I. CONSCIOUS HUMAN ACTION (DAS BEWUSSTE MENSCHLICHE HANDELN)

A. No Freedom -- Unconscious Motivation
B. Freedom through Reason -- Do Motives Compel?
C. Freedom Not Understood -- The Leading Role of Thinking

GESTALT: 19 P. -- 3 linked 7's -- Rising Intensity.
QUALITY: A struggle with the hidden, or occult, by the [unseeing?]

If one has kept up with recent literature, one knows how diversely the Freedom-Idea is interpreted today. Attention should be given to the chapter's threefold title itself, in order to limit the scope. Which aspects are stressed, which excluded?

As he proceeds, the reader will encounter famous names. These also represent viewpoints extant today. They should be listed and their viewpoints compared with one another. There is significance in the order in which they appear. Note that Hegel stands outside the other seven.

Pictorially expressed, this is the tale of the seven blind men who came to see the elephant. The elephant is no easy beast to interpret if you can't see. Neither is man's relation to his spirit being.

If the world's notable philosophic figures have misconstrued the inner creative process by which men can consciously give themselves their motives, -- if something which seems obvious must suffer distortion for intellectual reasons, can we not expect that we too, as individuals, have hazy notions of this thing called FREEDOM?

The English language is in this case no help: liberty, independence, free-choice, free-speech, free-thought, and freedom of this or that; the word Free-dom itself, Free-domain, is an old landholders' term, and like all the above, a purely political notion, expressing human rights bestowed by law.

"FREEHEIT", (literally Free-hood) implies a state or spiritual condition of the individual.

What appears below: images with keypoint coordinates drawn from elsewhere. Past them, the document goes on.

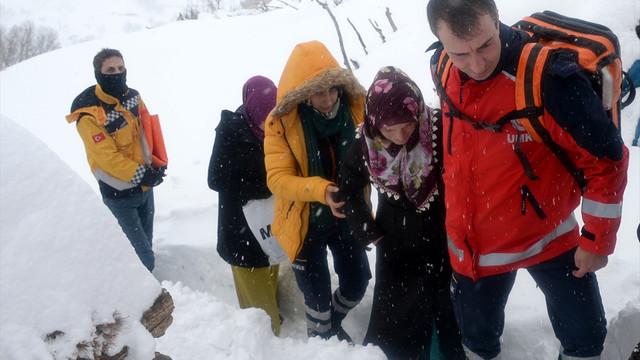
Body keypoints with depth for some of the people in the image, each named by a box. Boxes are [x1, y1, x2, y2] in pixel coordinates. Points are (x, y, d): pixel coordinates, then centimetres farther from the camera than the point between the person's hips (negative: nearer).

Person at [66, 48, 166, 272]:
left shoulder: (133, 96, 0)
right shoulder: (89, 113, -20)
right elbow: (107, 156, -22)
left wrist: (158, 164, -5)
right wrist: (141, 175, -23)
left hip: (145, 185, 7)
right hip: (120, 193, -6)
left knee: (145, 241, 21)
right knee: (143, 256, -1)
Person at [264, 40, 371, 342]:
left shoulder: (357, 107, -14)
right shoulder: (282, 122, -20)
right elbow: (278, 179, -25)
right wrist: (321, 190, -41)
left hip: (348, 216, 3)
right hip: (305, 222, -3)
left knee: (357, 283, 17)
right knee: (317, 294, 10)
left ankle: (333, 324, 51)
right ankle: (319, 339, 43)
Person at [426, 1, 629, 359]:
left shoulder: (547, 75, -29)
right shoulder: (442, 69, -11)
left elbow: (605, 156, -18)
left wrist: (597, 239, -12)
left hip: (548, 237, -3)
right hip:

Its non-existence in English was the reason why Rudolf Steiner advised the translators that his book in English be entitled: THE PHILOSOPHY OF SPIRITUAL ACTIVITY. Someday, we may have the courage to coin the word 'Free-hood'. Until then, whenever we read or hear the word 'Freedom' in connection with this text, the echo from within must be SPIRITUAL ACTIVITY.

After the reader has carefully analysed these seven typical views of 'what freedom is not', and has fully grasped the irrelevance of any connection between 'freedom' and the unconscious or animal nature of man, and has seen that 'free-choice' is a verbal shell, he is faced with finding the real meaning of 'consciousness'. It may be of help here, to remind ourselves of its derivation: con-scious = with-science, or knowing activity. We may imagine we know what it means to be conscious, but when pinned down, can I be humanly conscious without thinking? Aware, certainly, in an animal way, but not humanly conscious, until I think about what I perceive.

To round out a good discussion of the chapter, a students' group should go to town on P 18. Is love possible without thinking? -- That should end the meeting on a warm note.